(Saved entries)

______

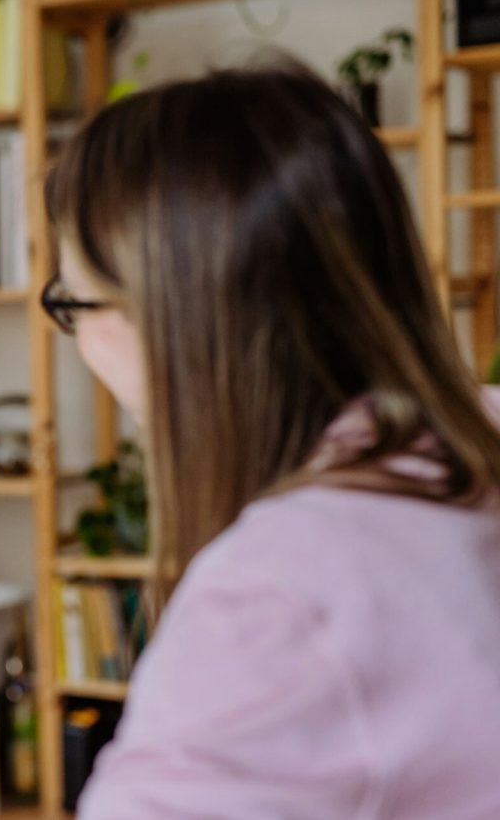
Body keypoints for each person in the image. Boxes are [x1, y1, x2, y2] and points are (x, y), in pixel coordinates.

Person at [43, 64, 500, 817]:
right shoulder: (478, 432)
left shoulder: (275, 595)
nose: (78, 343)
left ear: (171, 320)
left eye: (74, 303)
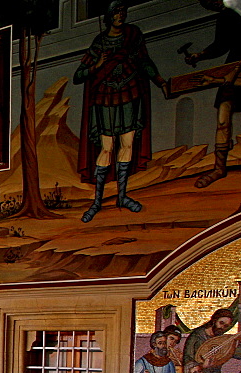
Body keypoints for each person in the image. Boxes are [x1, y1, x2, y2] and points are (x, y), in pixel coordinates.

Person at [74, 0, 166, 223]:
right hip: (105, 98)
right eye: (116, 11)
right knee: (106, 148)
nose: (120, 15)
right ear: (108, 15)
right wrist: (98, 65)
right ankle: (97, 202)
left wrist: (160, 81)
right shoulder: (100, 42)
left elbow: (145, 62)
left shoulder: (133, 35)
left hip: (130, 94)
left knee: (127, 144)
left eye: (123, 11)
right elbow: (79, 75)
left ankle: (122, 196)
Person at [183, 0, 241, 188]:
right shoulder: (224, 17)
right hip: (234, 64)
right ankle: (219, 168)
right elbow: (221, 45)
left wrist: (234, 71)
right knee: (223, 117)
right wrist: (199, 55)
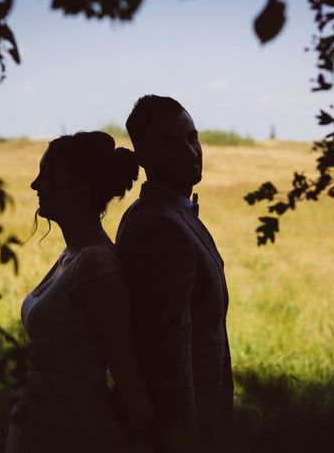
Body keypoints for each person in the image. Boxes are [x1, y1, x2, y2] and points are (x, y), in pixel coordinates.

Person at [5, 131, 151, 453]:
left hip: (73, 430)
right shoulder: (73, 255)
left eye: (48, 177)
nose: (35, 185)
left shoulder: (96, 267)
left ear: (82, 192)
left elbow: (126, 372)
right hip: (41, 424)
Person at [116, 95, 233, 452]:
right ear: (144, 157)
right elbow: (169, 348)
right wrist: (185, 436)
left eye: (192, 137)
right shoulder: (160, 226)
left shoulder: (166, 213)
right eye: (173, 143)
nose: (190, 150)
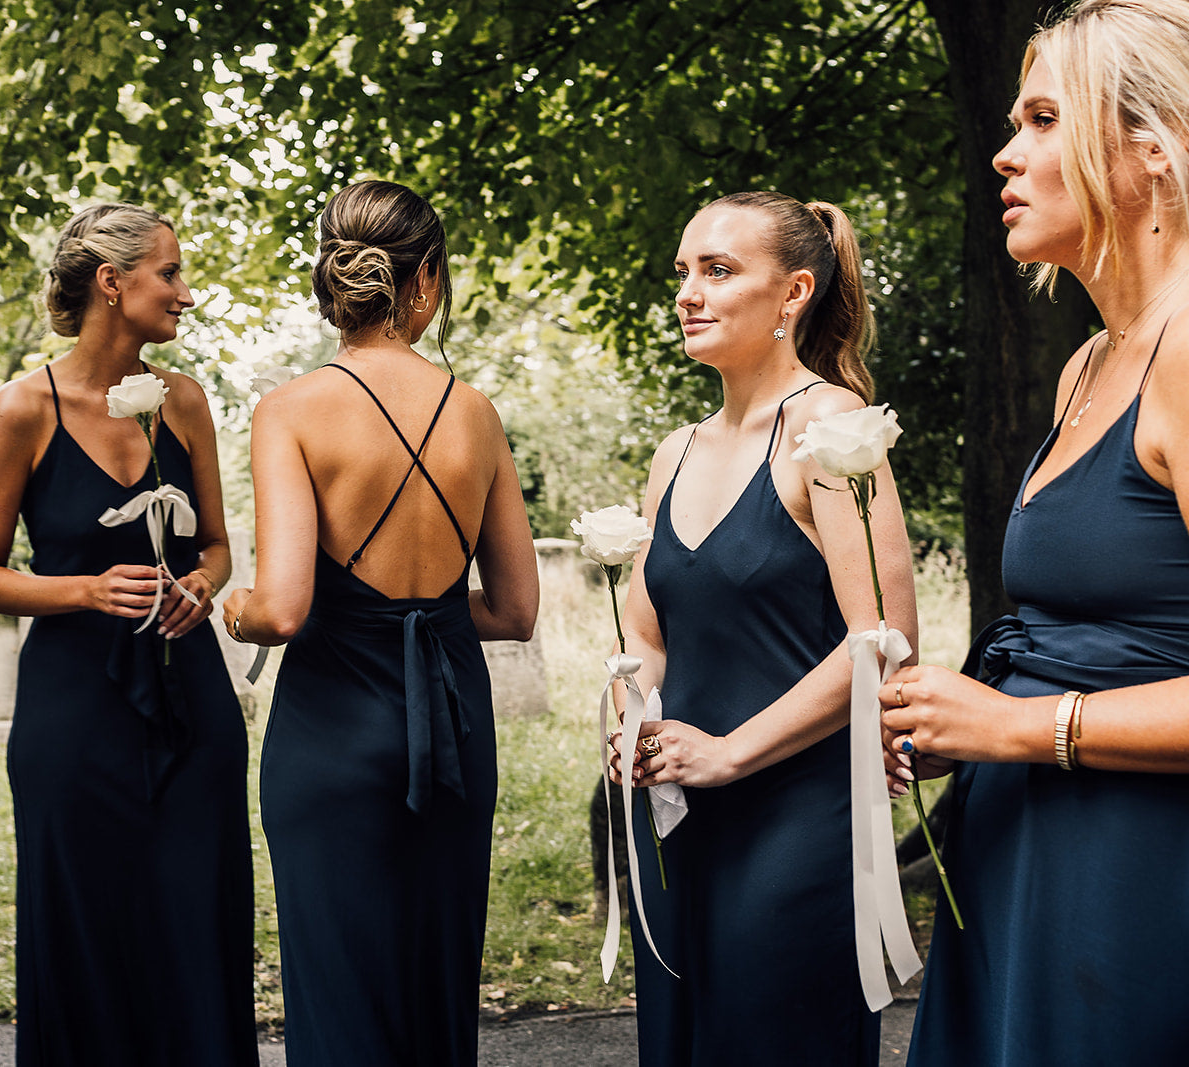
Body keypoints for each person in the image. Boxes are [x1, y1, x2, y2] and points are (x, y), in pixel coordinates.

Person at [880, 2, 1189, 1062]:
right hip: (1019, 860)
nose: (1006, 154)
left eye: (1045, 118)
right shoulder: (1088, 366)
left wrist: (1021, 727)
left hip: (1139, 883)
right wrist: (951, 718)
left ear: (1151, 148)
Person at [219, 179, 538, 1066]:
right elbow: (514, 610)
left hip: (331, 731)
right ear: (426, 281)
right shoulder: (475, 413)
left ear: (331, 283)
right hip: (452, 730)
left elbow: (281, 606)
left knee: (340, 984)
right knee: (436, 984)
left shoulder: (290, 410)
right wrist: (428, 614)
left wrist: (231, 608)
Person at [606, 191, 917, 1066]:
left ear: (793, 295)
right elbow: (649, 639)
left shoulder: (832, 430)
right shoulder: (674, 452)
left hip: (795, 818)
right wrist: (630, 725)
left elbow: (884, 637)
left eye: (719, 270)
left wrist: (730, 753)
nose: (689, 293)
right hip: (676, 819)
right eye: (683, 273)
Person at [0, 204, 256, 1065]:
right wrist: (85, 588)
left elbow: (217, 545)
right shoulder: (22, 408)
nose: (187, 294)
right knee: (84, 918)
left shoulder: (187, 401)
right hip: (73, 711)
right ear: (112, 282)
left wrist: (201, 584)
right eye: (170, 273)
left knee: (196, 913)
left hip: (190, 703)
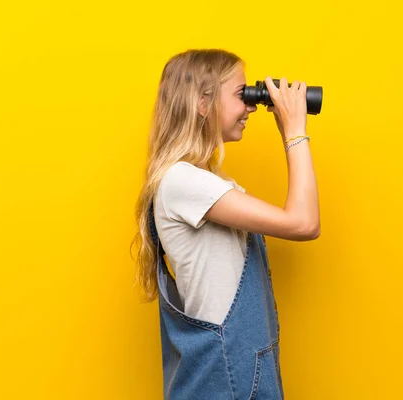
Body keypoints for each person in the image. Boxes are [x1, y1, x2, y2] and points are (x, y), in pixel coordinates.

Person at [131, 48, 320, 399]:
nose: (250, 106)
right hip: (224, 374)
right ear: (202, 103)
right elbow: (303, 223)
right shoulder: (183, 182)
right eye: (241, 94)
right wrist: (294, 132)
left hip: (239, 368)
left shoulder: (206, 182)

______

▶ _PROBLEM TO SOLVE_
Where an entry holds a picture, leave the picture out and output the rest exactly.

▶ _RESULT OF THIS EXERCISE_
Body keypoints for each person in the image. Boxes are [x1, y1, x2, y2] and points are (x, y), in pixel coordinates.

Person at [43, 64, 500, 817]:
right shoulder: (478, 432)
left shoulder: (275, 595)
nose: (78, 343)
left ear: (171, 320)
left eye: (74, 303)
Body keypoints for each person in the image. Boxes are [x1, y1, x2, y2] and points are (x, y), in pixel coordinates.

Person at [74, 0, 166, 223]:
right hip: (105, 98)
right eye: (116, 11)
right knee: (106, 148)
nose: (120, 15)
right ear: (108, 15)
right wrist: (98, 65)
right ankle: (97, 202)
left wrist: (160, 81)
right shoulder: (100, 42)
left elbow: (145, 62)
left shoulder: (133, 35)
left hip: (130, 94)
left knee: (127, 144)
left eye: (123, 11)
right elbow: (79, 75)
left ankle: (122, 196)
Person at [183, 0, 241, 188]:
right shoulder: (224, 17)
right hip: (234, 64)
right ankle: (219, 168)
right elbow: (221, 45)
left wrist: (234, 71)
right knee: (223, 117)
right wrist: (199, 55)
Body keypoints for each person in the image. Boxes are [x1, y1, x2, y2] and points are (x, y), in pixel coordinates.

Person at [5, 131, 151, 453]:
left hip: (73, 430)
right shoulder: (73, 255)
left eye: (48, 177)
nose: (35, 185)
left shoulder: (96, 267)
left ear: (82, 192)
left elbow: (126, 372)
right hip: (41, 424)
Person at [116, 95, 233, 452]:
right ear: (144, 157)
right elbow: (169, 348)
right wrist: (185, 436)
left eye: (192, 137)
right shoulder: (160, 226)
left shoulder: (166, 213)
right eye: (173, 143)
nose: (190, 150)
Body keypoints for each person in the image. Boxes are [x1, y1, x2, y2] and points are (x, y), in pixel coordinates.

Person at [880, 2, 1189, 1062]:
right hip: (1019, 860)
nose: (1006, 154)
left eye: (1045, 118)
right shoulder: (1088, 366)
left wrist: (1021, 727)
left hip: (1139, 883)
right wrist: (951, 718)
left ear: (1151, 148)
Person at [219, 179, 538, 1066]:
right elbow: (514, 610)
left hip: (331, 731)
right ear: (426, 281)
right shoulder: (475, 413)
left ear: (331, 283)
right hip: (452, 730)
left elbow: (281, 606)
left knee: (340, 984)
right knee: (436, 984)
left shoulder: (290, 410)
right wrist: (428, 614)
left wrist: (231, 608)
Person at [606, 191, 917, 1066]:
left ear: (793, 295)
right elbow: (649, 639)
left shoulder: (832, 430)
right shoulder: (674, 452)
left hip: (795, 818)
right wrist: (630, 725)
left elbow: (884, 637)
left eye: (719, 270)
left wrist: (730, 753)
nose: (689, 293)
right hip: (676, 819)
right eye: (683, 273)
Person at [0, 204, 256, 1065]:
right wrist: (85, 588)
left elbow: (217, 545)
right shoulder: (22, 408)
nose: (187, 294)
right knee: (84, 918)
left shoulder: (187, 401)
right hip: (73, 711)
right ear: (112, 282)
left wrist: (201, 584)
right eye: (170, 273)
left knee: (196, 913)
left hip: (190, 703)
Body keypoints for each person in the image. Boxes are [x1, y1, x2, y2] and points are (x, y), in pixel coordinates.

Person at [131, 48, 320, 399]:
nose: (250, 106)
right hip: (224, 374)
right ear: (202, 103)
right elbow: (303, 223)
right shoulder: (183, 182)
right eye: (241, 94)
right wrist: (294, 132)
left hip: (239, 368)
left shoulder: (206, 182)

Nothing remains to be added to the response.